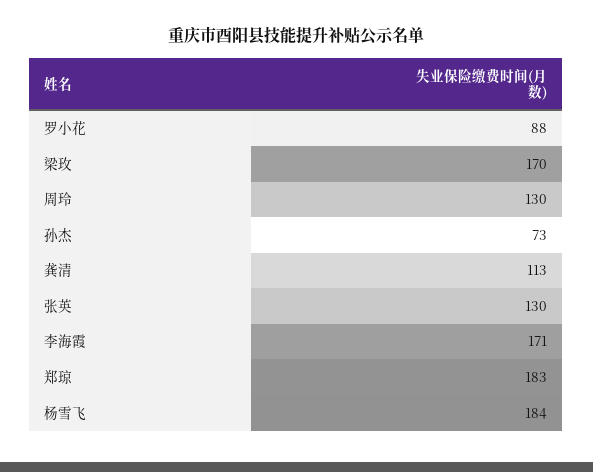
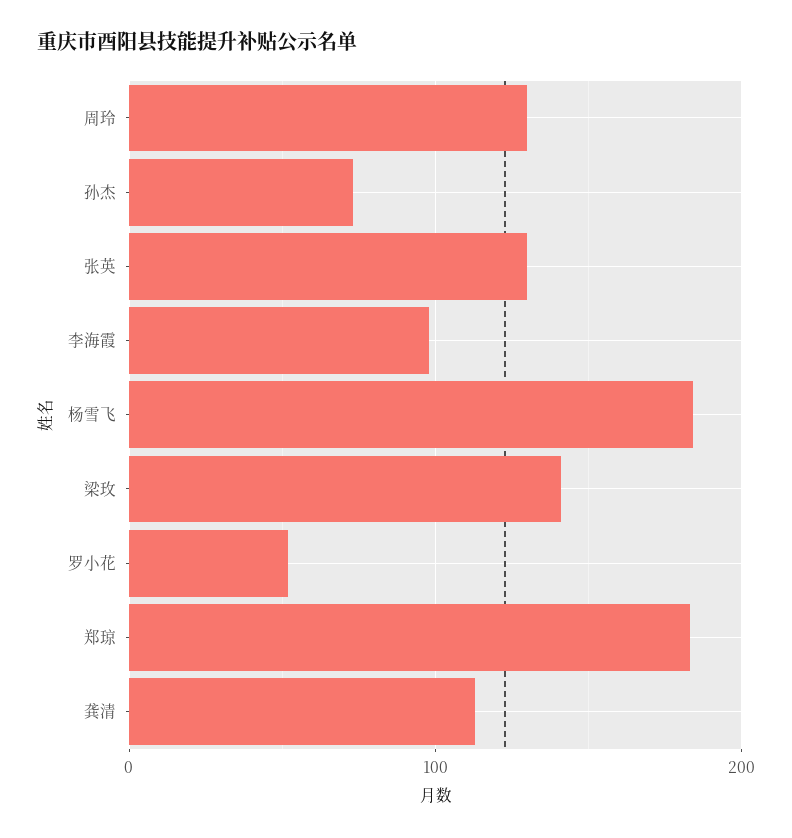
罗小花: 88 -> 50
梁玫: 170 -> 140
李海霞: 171 -> 100

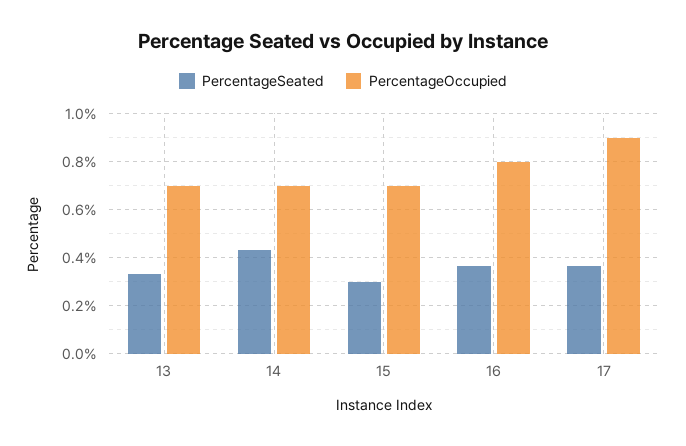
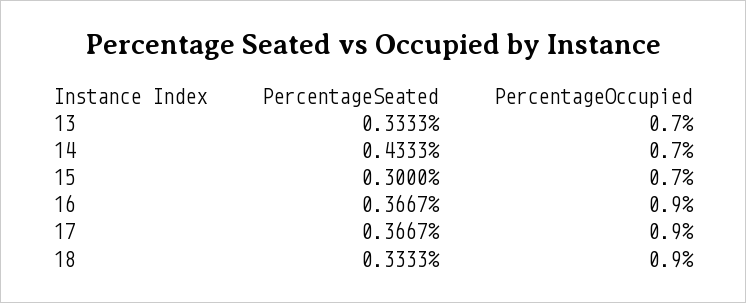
PercentageOccupied, 16: 0.8 -> 0.9
PercentageSeated, 18: none -> 0.3333
PercentageOccupied, 18: none -> 0.9

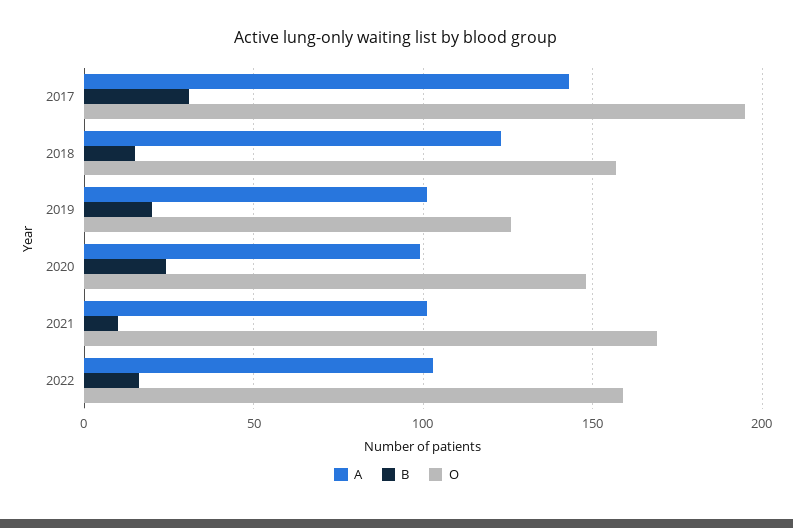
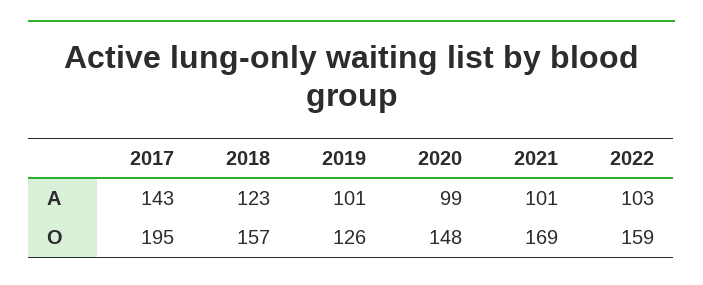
B, 2017: 30 -> none
B, 2018: 15 -> none
B, 2019: 20 -> none
B, 2020: 25 -> none
B, 2021: 10 -> none
B, 2022: 15 -> none

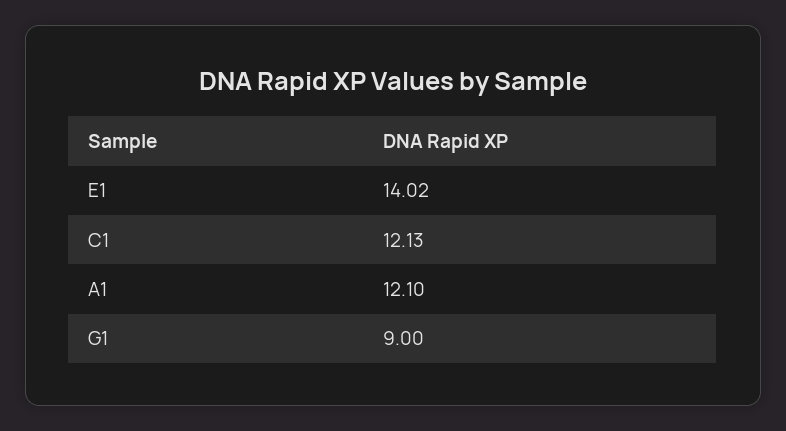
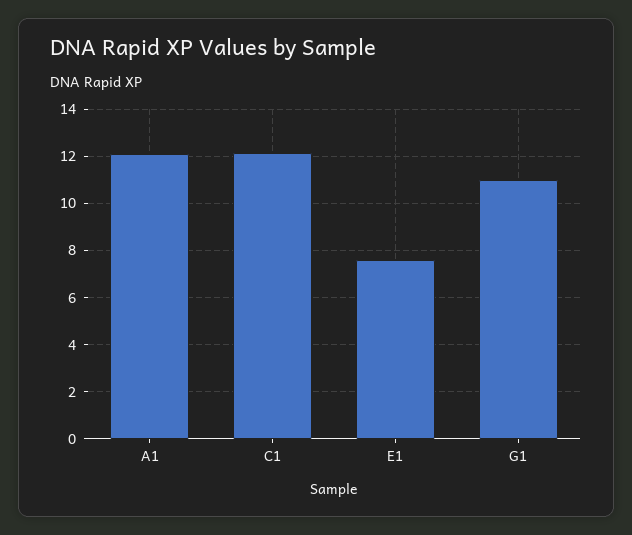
E1: 14.02 -> 7.5
G1: 9 -> 11

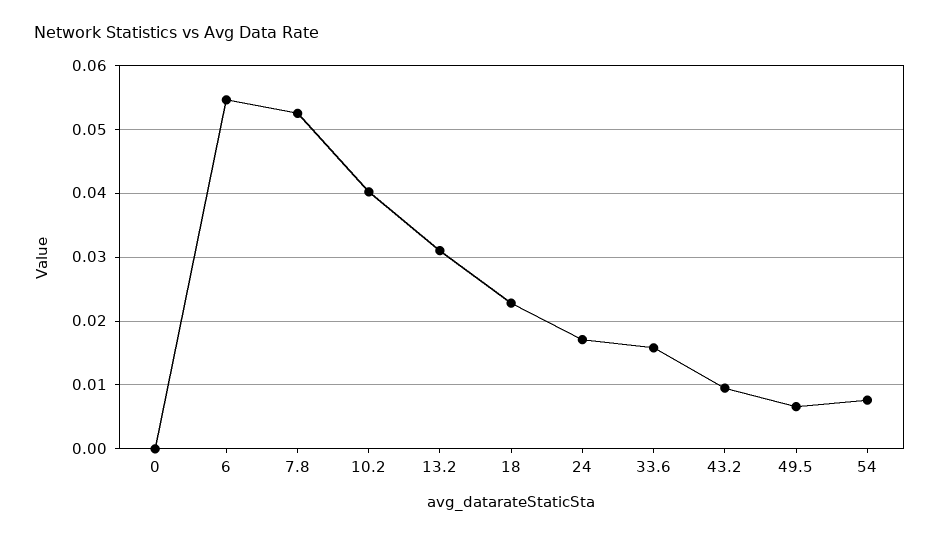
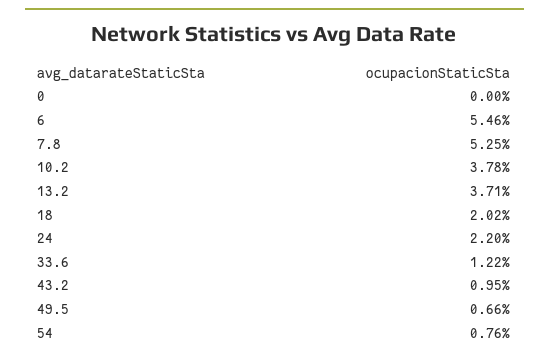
10.2: 0.04 -> 0.0378
13.2: 0.031 -> 0.0371
18: 0.023 -> 0.0202
24: 0.017 -> 0.022
33.6: 0.016 -> 0.0122

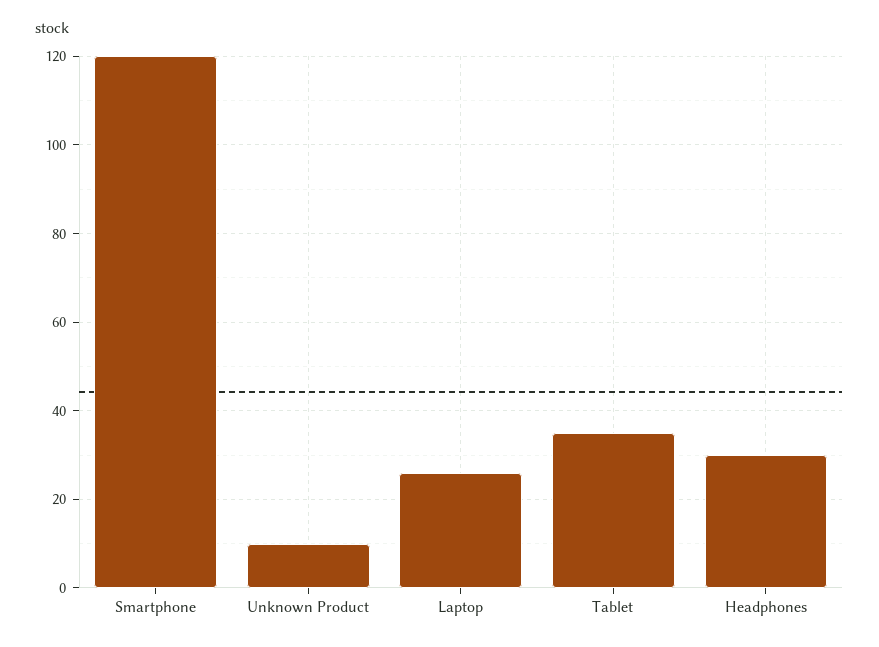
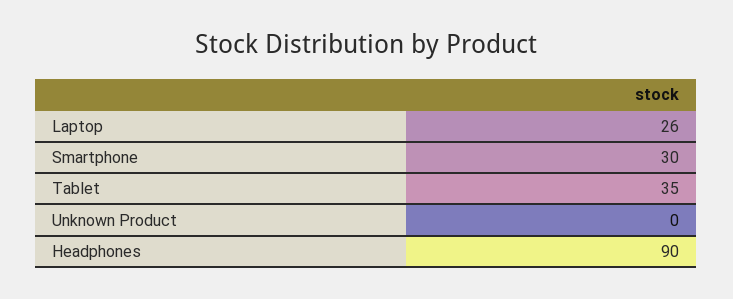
Smartphone: 120 -> 30
Unknown Product: 10 -> 0
Headphones: 30 -> 90

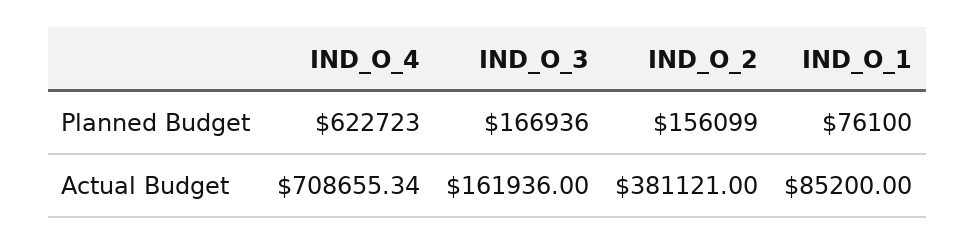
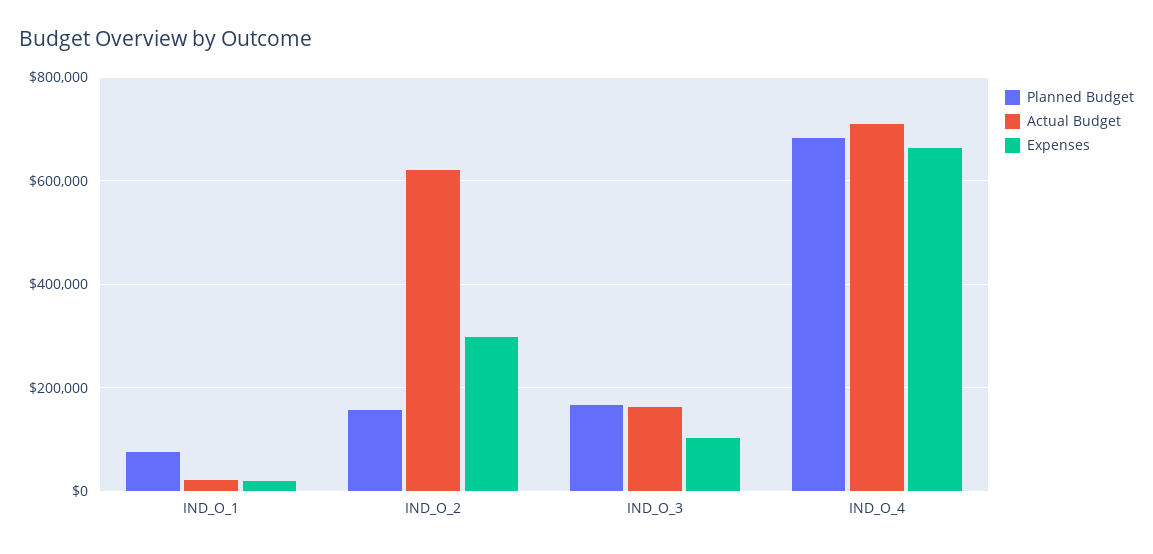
Planned Budget, IND_O_4: 622723 -> 680000
Actual Budget, IND_O_2: 381121 -> 620000
Actual Budget, IND_O_1: 85200 -> 20000
Expenses, IND_O_1: none -> 20000
Expenses, IND_O_2: none -> 300000
Expenses, IND_O_3: none -> 100000
Expenses, IND_O_4: none -> 660000

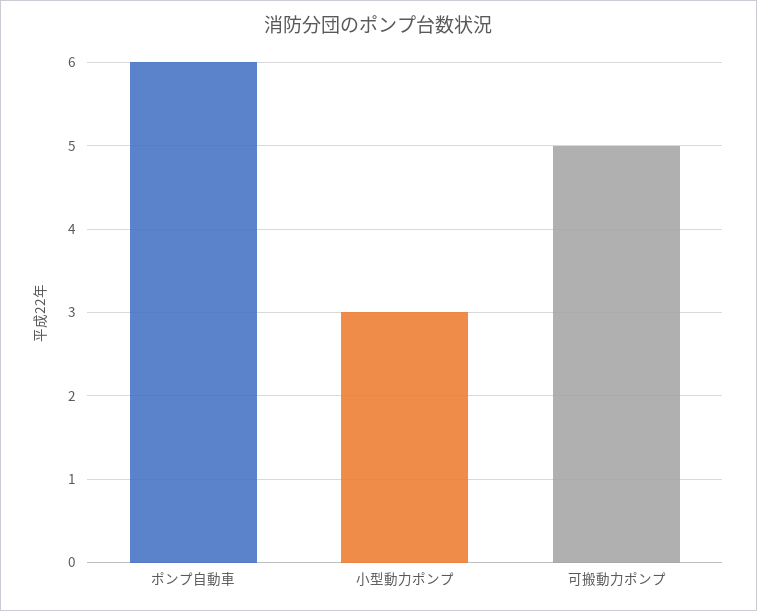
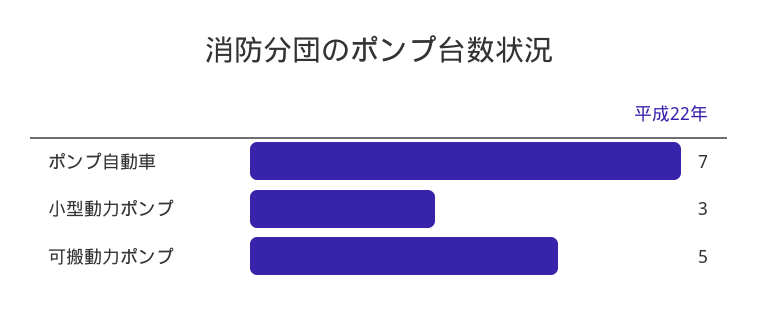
ポンプ自動車: 6 -> 7

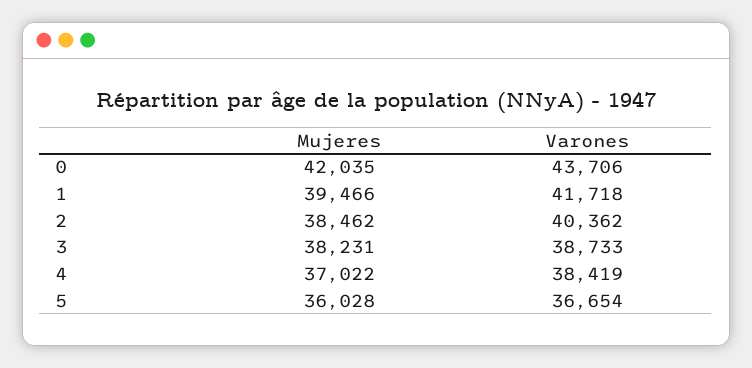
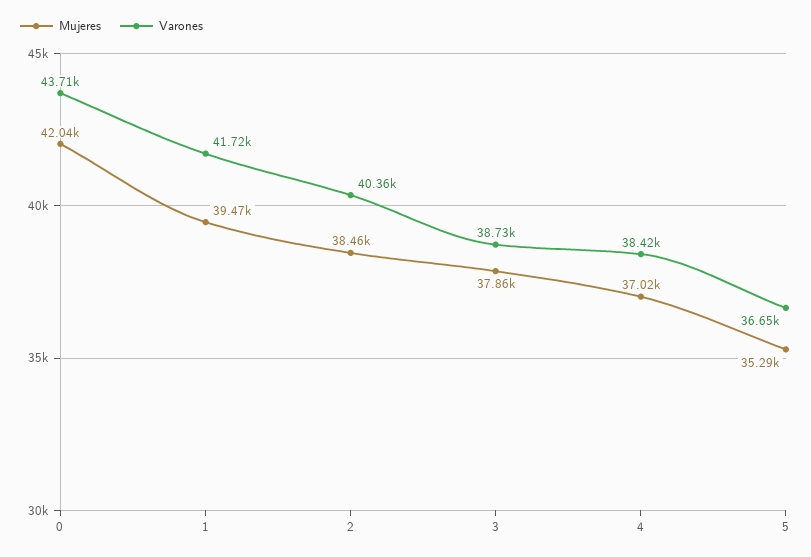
Mujeres, 3: 38231 -> 37860
Mujeres, 5: 36028 -> 35290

What you are asked to do> In the listing above, find the line containing "24: 0.017 -> 0.022" and the line containing "Expenses, IND_O_3: none -> 100000", then print exactly those two lines and every line between them, minus the pictures.

Answer to the exercise>
24: 0.017 -> 0.022
33.6: 0.016 -> 0.0122

Smartphone: 120 -> 30
Unknown Product: 10 -> 0
Headphones: 30 -> 90

Planned Budget, IND_O_4: 622723 -> 680000
Actual Budget, IND_O_2: 381121 -> 620000
Actual Budget, IND_O_1: 85200 -> 20000
Expenses, IND_O_1: none -> 20000
Expenses, IND_O_2: none -> 300000
Expenses, IND_O_3: none -> 100000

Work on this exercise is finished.